My chief motivation in participating in an Aurora Internship was to engage with an Australian organisation working to advance the interests of Indigenous Australians. Any career considerations were secondary to deepening my understanding and broadening my horizons beyond a narrow focus on social justice issues in Asia. I feel I have met this goal, learnt a lot along the way, and borne witness to the actions of an organisation with a real social consciousness.

Life is good when it is full of interesting experiences. Working at the Land Council has been one of them.

Working at the Land Council

On my second day at the Cape York Land Council I remarked that “Native Title was so much simpler when I knew nothing about it”.  I think it is fair to say that on the whole most Victorian based law students, and dare I say lawyers, have only the most passing familiarity with Native Title Law. I came to the Cape York Land Council with a very limited working knowledge of the area.
My first task was to read and understand the High Court case of Ward, a long and intricate case which weaves through the issues of law, culture and country over 400 pages.  From there, work came thick and fast, from legal research to drafting policy documents.  Taking the attitude that the worse that could happen was that I made a mistake, I took whatever came my way, and I grew accordingly.

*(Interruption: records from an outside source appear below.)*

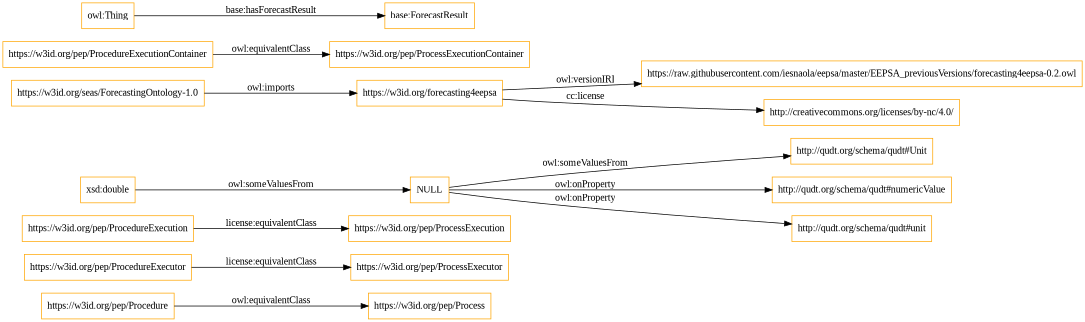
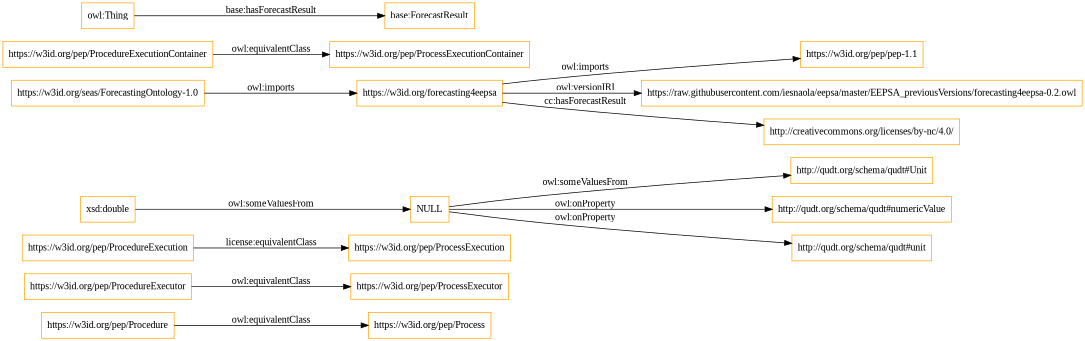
  digraph {
    fontname="Liberation Serif"
    rankdir=LR
    node [color=orange fontname="Liberation Serif" shape=rectangle]
    edge [fontname="Liberation Serif"]
    "https://w3id.org/pep/Procedure"
    "https://w3id.org/pep/Process"
    "https://w3id.org/pep/ProcedureExecutor"
    "https://w3id.org/pep/ProcessExecutor"
    "https://w3id.org/pep/ProcedureExecution"
    "https://w3id.org/pep/ProcessExecution"
    NULL
    "http://qudt.org/schema/qudt#Unit"
    "http://qudt.org/schema/qudt#numericValue"
    "http://qudt.org/schema/qudt#unit"
    "xsd:double"
    "https://w3id.org/forecasting4eepsa"
+   "https://w3id.org/pep/pep-1.1"
    "https://raw.githubusercontent.com/iesnaola/eepsa/master/EEPSA_previousVersions/forecasting4eepsa-0.2.owl"
    "http://creativecommons.org/licenses/by-nc/4.0/"
    "https://w3id.org/seas/ForecastingOntology-1.0"
    "https://w3id.org/pep/ProcedureExecutionContainer"
    "https://w3id.org/pep/ProcessExecutionContainer"
    "owl:Thing"
    "base:ForecastResult"
    "https://w3id.org/pep/Procedure" -> "https://w3id.org/pep/Process" [label="owl:equivalentClass"]
-   "https://w3id.org/pep/ProcedureExecutor" -> "https://w3id.org/pep/ProcessExecutor" [label="license:equivalentClass"]
+   "https://w3id.org/pep/ProcedureExecutor" -> "https://w3id.org/pep/ProcessExecutor" [label="owl:equivalentClass"]
    "https://w3id.org/pep/ProcedureExecution" -> "https://w3id.org/pep/ProcessExecution" [label="license:equivalentClass"]
    NULL -> "http://qudt.org/schema/qudt#Unit" [label="owl:someValuesFrom"]
    NULL -> "http://qudt.org/schema/qudt#numericValue" [label="owl:onProperty"]
    NULL -> "http://qudt.org/schema/qudt#unit" [label="owl:onProperty"]
    "xsd:double" -> NULL [label="owl:someValuesFrom"]
+   "https://w3id.org/forecasting4eepsa" -> "https://w3id.org/pep/pep-1.1" [label="owl:imports"]
    "https://w3id.org/forecasting4eepsa" -> "https://raw.githubusercontent.com/iesnaola/eepsa/master/EEPSA_previousVersions/forecasting4eepsa-0.2.owl" [label="owl:versionIRI"]
-   "https://w3id.org/forecasting4eepsa" -> "http://creativecommons.org/licenses/by-nc/4.0/" [label="cc:license"]
+   "https://w3id.org/forecasting4eepsa" -> "http://creativecommons.org/licenses/by-nc/4.0/" [label="cc:hasForecastResult"]
    "https://w3id.org/seas/ForecastingOntology-1.0" -> "https://w3id.org/forecasting4eepsa" [label="owl:imports"]
    "https://w3id.org/pep/ProcedureExecutionContainer" -> "https://w3id.org/pep/ProcessExecutionContainer" [label="owl:equivalentClass"]
    "owl:Thing" -> "base:ForecastResult" [label="base:hasForecastResult"]
  }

Along the way I picked up a few unexpected skills. First, I am now very good at using mapping software to represent any kind of legal data you can imagine. Second, I am vastly more familiar with the vital support role certain legal organisations play to assist resource limited organisations. Third, I am happy to have interacted with several specialist areas of law I had previously never considered. For the naturally curious it is a perfect place to work.
Travelling with the Land Council

Heading to Cooktown for a four day meeting was definitely a trip highlight. I got to see the complex nature of land disputes up close and personal. Each negotiation involves striking a balance between different interests - Government, Private Industry and Native Title holders. The role of the Land Council in advancing land justice for Indigenous peoples is not easy. It is riven by debate over what is the best outcome for all involved, which path should be taken, what outcomes can realistically achieved.  Watching everyone involved come together across long distances to discuss and resolve important issues was a real privilege.  I have a lasting impression of the Land Council car park:   The vehicles sported by the more seasoned Land Council lawyers would leave the Bush Tucker man envious.

Support from the Land Council

My placement wouldn’t have been possible without the support of all the staff at the Land Council. At times I felt I was bumbling around, unsure of what to do, and always there appeared someone to assist me and guide my progress.  On the first day I put out a request for work – from that moment it never stopped. I received valuable support and guidance from all the legal officers on staff at the Land Council, inside and outside of the native title unit. My interactions with the legal team cemented my resolve to carry on in a profession working in the interests of others. At the very least, it demonstrated that doing the right thing can be made into a living!

Correcting the past and shaping the future

In the end, I think the most enduring memory of my time at the Land Council will be the interaction the work undertaken by each legal officer has with the history of the Cape York Area.   Each case the land council works on involves the history of the region – often brutal – and a concerted effort to attempt, in some small way, to right the wrongs of the past. In that sense the Land Council is involved in shaping a positive future from a negative past.  Most Australians know the WIk case.  It made history. And this is what the Land Council is about – providing a voice to Indigenous people which helps shape a future where Indigenous interest over land and sea are considered, recognised and respected.